End the Mental Health Stigma

End the Mental Health Stigma

There is no denying that a mental health stigma exists. People who suffer from depression, anxiety, obsessive thoughts, or even psychosis sometimes feel the pressure of that stigma so greatly, they fail to talk to anyone about it and, in effect, deny themselves treatment that can help them feel better.

Nurses have a pulse on this particular health issue that makes patients feel especially vulnerable. On May 30, everyone is invited to join a Twitter chat about mental health issues hosted by the American Foundation for Suicide Prevention. At 2 pm EDT, you can use #MHMChat to follow and participate with many top associations and organizations who are closing out Mental Health Awareness Month with the conversation.

Mental Health America is an excellent resource for nurses who want to refer their patients to ways they can take steps for better mental health or also to find ways to improve their own. Those interested in finding out steps they can take to care for their mind and body to help support mental health will find suggestions through the Fitness4Mind4Body campaign. Tips on diet and nutrition (like ensuring proper nutrition and even the importance of certain vitamins and minerals) or the role of stress in mental health can offer effective pointers.

As a nurse, you can ask questions and really listen to your patients to determine if they are struggling with mood changes or psychological struggles. Maybe they don’t admit to feeling sad, but they comment about snarling at colleagues. Or a patient who admits to having trouble sleeping and then can’t get out of bed in the morning for work or other commitments might be trying to reveal information without admitting to mental health struggles. Still others, who might feel a general unease or fear for example, might not even know they are having real problems that can be helped with treatment.

This is also a good time to take stock of your own mental health. Nurses are under enormous stress on the job and don’t always get a chance to eat well, sleep much, or exercise at all. All of those factors can contribute to compassion fatigue, anxiety, depression, and a general decline in mental health.

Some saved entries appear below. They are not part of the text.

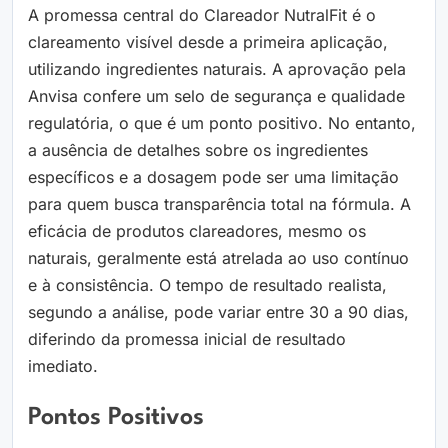
A promessa central do Clareador NutralFit é o
clareamento visível desde a primeira aplicação,
utilizando ingredientes naturais. A aprovação pela
Anvisa confere um selo de segurança e qualidade
regulatória, o que é um ponto positivo. No entanto,
a ausência de detalhes sobre os ingredientes
específicos e a dosagem pode ser uma limitação
para quem busca transparência total na fórmula. A
eficácia de produtos clareadores, mesmo os
naturais, geralmente está atrelada ao uso contínuo
e à consistência. O tempo de resultado realista,
segundo a análise, pode variar entre 30 a 90 dias,
diferindo da promessa inicial de resultado
imediato.
Pontos Positivos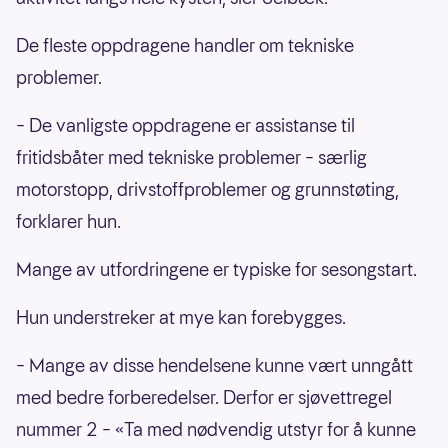
De fleste oppdragene handler om tekniske
problemer.
– De vanligste oppdragene er assistanse til
fritidsbåter med tekniske problemer – særlig
motorstopp, drivstoffproblemer og grunnstøting,
forklarer hun.
Mange av utfordringene er typiske for sesongstart.
Hun understreker at mye kan forebygges.
– Mange av disse hendelsene kunne vært unngått
med bedre forberedelser. Derfor er sjøvettregel
nummer 2 – «Ta med nødvendig utstyr for å kunne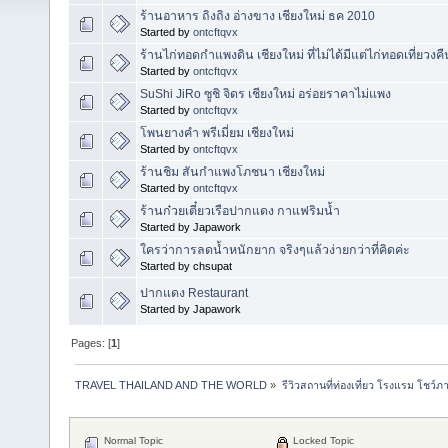
ร้านอาหาร ถิงถิง อ่างขาง เชียงใหม่ ธค 2010
Started by
ontcftqvx
ร้านไก่ทอดกำแพงดิน เชียงใหม่ ที่ไม่ได้มีแต่ไก่ทอดเที่ยวงคื
Started by
ontcftqvx
SuShi JiRo ซูชิ จิดร เชียงใหม่ อร่อยราคาไม่แพง
Started by
ontcftqvx
โพนยางคำ พรีเมี่ยม เชียงใหม่
Started by
ontcftqvx
ร้านชิม สันกำแพงโภชนา เชียงใหม่
Started by
ontcftqvx
ร้านก๋วยเตี๋ยวเรือปากแดง กาแฟริมน้ำ
Started by Japawork
ใครว่าการลดน้ำหนักยาก จริงๆแล้วง่ายกว่าที่คิดค่ะ
Started by chsupat
ปากแดง Restaurant
Started by Japawork
Pages: [
1
]
TRAVEL THAILAND AND THE WORLD
»
รีวิวสถานที่ท่องเที่ยว โรงแรม โชว์ภ
Normal Topic
Locked Topic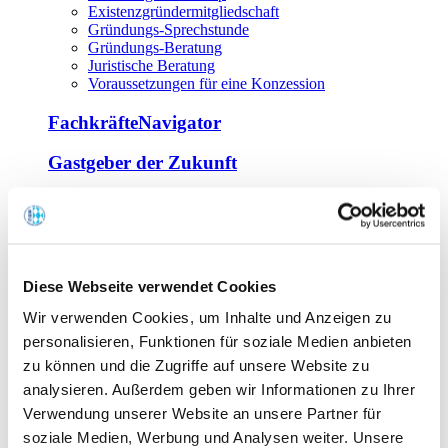
Existenzgründermitgliedschaft
Gründungs-Sprechstunde
Gründungs-Beratung
Juristische Beratung
Voraussetzungen für eine Konzession
FachkräfteNavigator
Gastgeber der Zukunft
Europa Miniköche
Weiterbildung
Offene Seminare
Diese Webseite verwendet Cookies
Inhouse-Seminare
Wir verwenden Cookies, um Inhalte und Anzeigen zu
Tagen im Palais
Wirte-und Unternehmerbrief
personalisieren, Funktionen für soziale Medien anbieten
Lernplattform BOUNTI
zu können und die Zugriffe auf unsere Website zu
Partner
analysieren. Außerdem geben wir Informationen zu Ihrer
Branchennahe Organisationen
Verwendung unserer Website an unsere Partner für
soziale Medien, Werbung und Analysen weiter. Unsere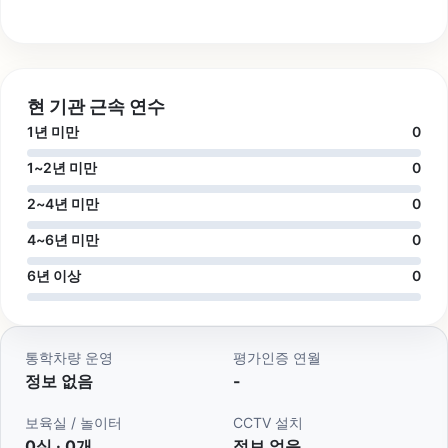
현 기관 근속 연수
1년 미만
0
1~2년 미만
0
2~4년 미만
0
4~6년 미만
0
6년 이상
0
통학차량 운영
평가인증 연월
정보 없음
-
보육실 / 놀이터
CCTV 설치
0실 · 0개
정보 없음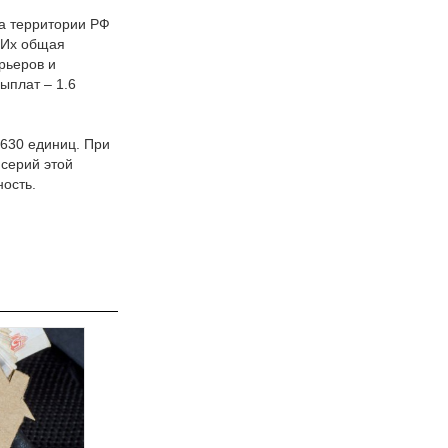
а территории РФ
 Их общая
рьеров и
ыплат – 1.6
 630 единиц. При
 серий этой
ость.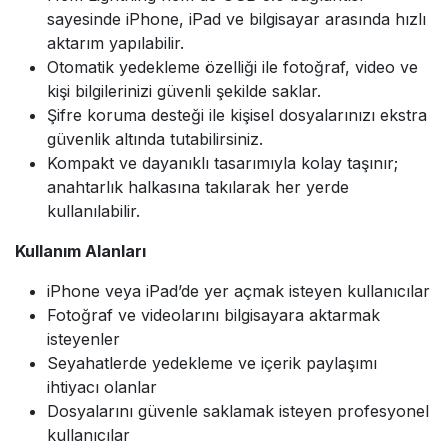
sayesinde iPhone, iPad ve bilgisayar arasında hızlı
aktarım yapılabilir.
Otomatik yedekleme özelliği ile fotoğraf, video ve
kişi bilgilerinizi güvenli şekilde saklar.
Şifre koruma desteği ile kişisel dosyalarınızı ekstra
güvenlik altında tutabilirsiniz.
Kompakt ve dayanıklı tasarımıyla kolay taşınır;
anahtarlık halkasına takılarak her yerde
kullanılabilir.
Kullanım Alanları
iPhone veya iPad’de yer açmak isteyen kullanıcılar
Fotoğraf ve videolarını bilgisayara aktarmak
isteyenler
Seyahatlerde yedekleme ve içerik paylaşımı
ihtiyacı olanlar
Dosyalarını güvenle saklamak isteyen profesyonel
kullanıcılar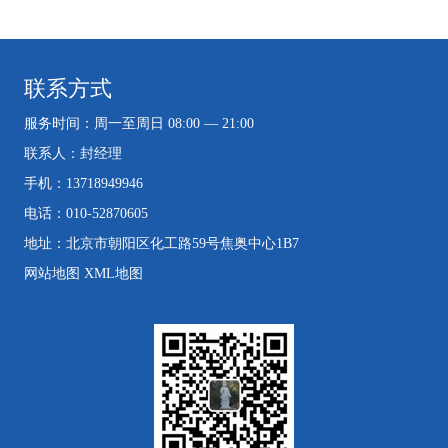
联系方式
服务时间：周一至周日 08:00 — 21:00
联系人：封经理
手机：13718949946
电话：010-52870605
地址：北京市朝阳区化工路59号焦奥中心1B7
网站地图
XML地图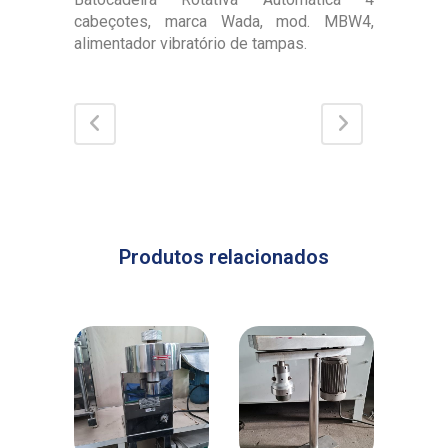
cabeçotes, marca Wada, mod. MBW4,
alimentador vibratório de tampas.
Produtos relacionados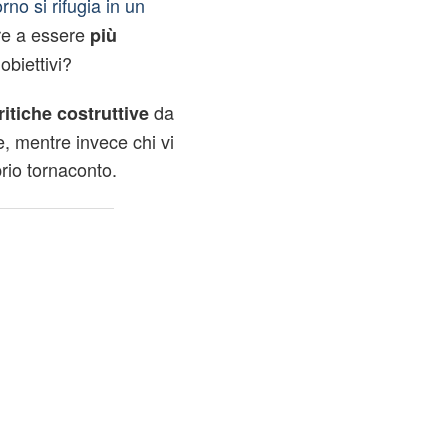
rno si rifugia in un
re a essere
più
obiettivi?
da
ritiche costruttive
, mentre invece chi vi
prio tornaconto.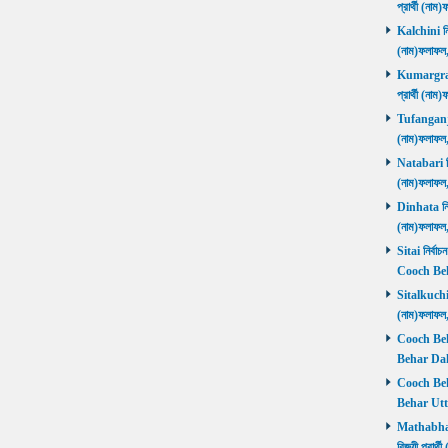
প্রার্থী (ন
Kalchini নির
(নাম)ফলাফল
Kumargram 
প্রার্থী (ন
Tufanganj নি
(নাম)ফলাফ
Natabari নির
(নাম)ফলাফ
Dinhata নির্
(নাম)ফলাফ
Sitai নির্বাচ
Cooch Beh
Sitalkuchi ন
(নাম)ফলাফ
Cooch Beha
Behar Daks
Cooch Behar
Behar Utta
Mathabhang
বিজয়ী প্রার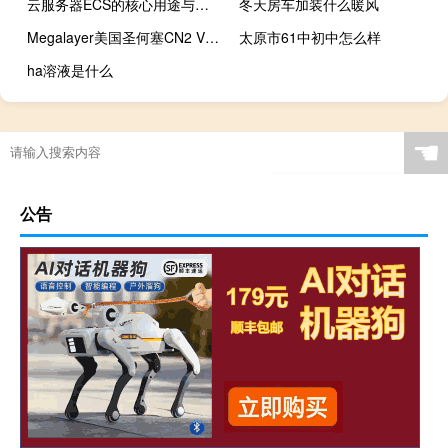
云服务器ECS的核心用途与场景解析
冬天房车加装什么暖风
Megalayer美国圣何塞CN2 VPS：99元/月，香港CN2服务器299元/月
太原市61中初中怎么样
ha溶液是什么
☚
公告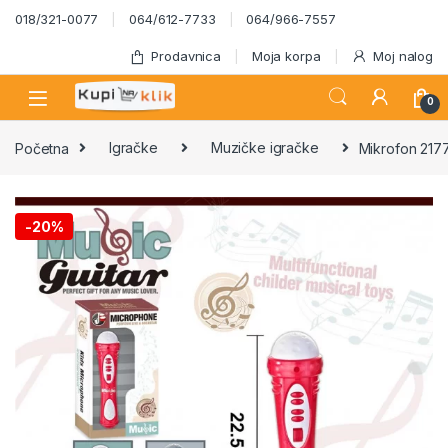
Skip to navigation
Skip to content
018/321-0077
064/612-7733
064/966-7557
Prodavnica
Moja korpa
Moj nalog
0
Početna
Igračke
Muzičke igračke
Mikrofon 217
-
20%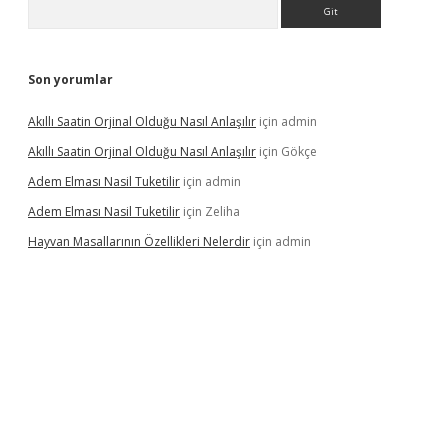
Arama
Son yorumlar
Akıllı Saatin Orjinal Olduğu Nasıl Anlaşılır
için
admin
Akıllı Saatin Orjinal Olduğu Nasıl Anlaşılır
için
Gökçe
Adem Elması Nasil Tuketilir
için
admin
Adem Elması Nasil Tuketilir
için
Zeliha
Hayvan Masallarının Özellikleri Nelerdir
için
admin
et twitter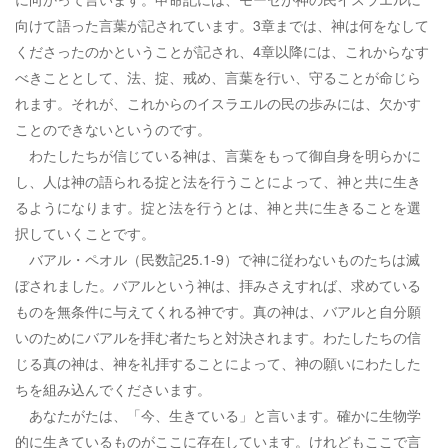
向けて語った言葉が記されています。3章までは、神は何をなして
くださったのかということが記され、4章以降には、これからなす
べきこととして、法、掟、戒め、言葉を行い、守ることが命じら
れます。それが、これからのイスラエルの民の歩みには、欠かす
ことのできないというのです。
わたしたちが信じている神は、言葉をもって御自身を明らかに
し、人は神の語られる掟と法を行うことによって、神と共に生き
るようになります。掟と法を行うとは、神と共に生きることを選
択していくことです。
バアル・ペオル（民数記25.1-9）で神に従わないものたちは滅
ぼされました。バアルという神は、拝みさえすれば、求めている
ものを無条件に与えてくれる神です。真の神は、バアルと自分願
いのためにバアルを拝む者たちと対決されます。わたしたちの信
じる真の神は、神を礼拝することによって、神の願いにわたした
ちを組み込んでくださいます。
あなたがたは、「今、生きている」と言います。確かに生物学
的に生きているものがここに存在しています。けれどもここで言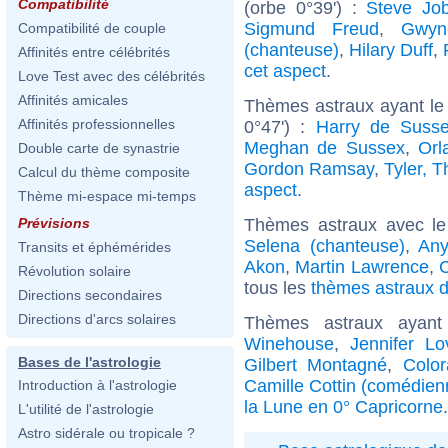
Compatibilité
(orbe 0°39') :
Steve Jo
Sigmund Freud
,
Gwyn
Compatibilité de couple
(chanteuse)
,
Hilary Duff
,
Affinités entre célébrités
cet aspect
.
Love Test avec des célébrités
Affinités amicales
Thèmes astraux ayant le
Affinités professionnelles
0°47') :
Harry de Suss
Meghan de Sussex
,
Orl
Double carte de synastrie
Gordon Ramsay
,
Tyler, T
Calcul du thème composite
aspect
.
Thème mi-espace mi-temps
Thèmes astraux avec l
Prévisions
Selena (chanteuse)
,
Any
Transits et éphémérides
Akon
,
Martin Lawrence
,
Révolution solaire
tous les
thèmes astraux d
Directions secondaires
Directions d'arcs solaires
Thèmes astraux ayan
Winehouse
,
Jennifer Lo
Bases de l'astrologie
Gilbert Montagné
,
Colo
Camille Cottin (comédien
Introduction à l'astrologie
la Lune en 0° Capricorne
.
L'utilité de l'astrologie
Astro sidérale ou tropicale ?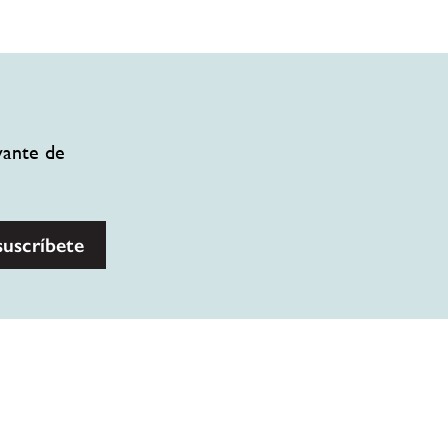
vante de
suscríbete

Luckily, as many work to reduce the stigma of mental health issues, help remains available. Even for patients who live in remote areas, help can be found online or over the phone if they have those connections. The National Institute of Mental Health offers information for getting help that can be accessed by many.

As the month comes to an end, reach out to people in your life to help them if they are struggling. If you are struggling, show yourself some compassion and get help. The results can be life changing.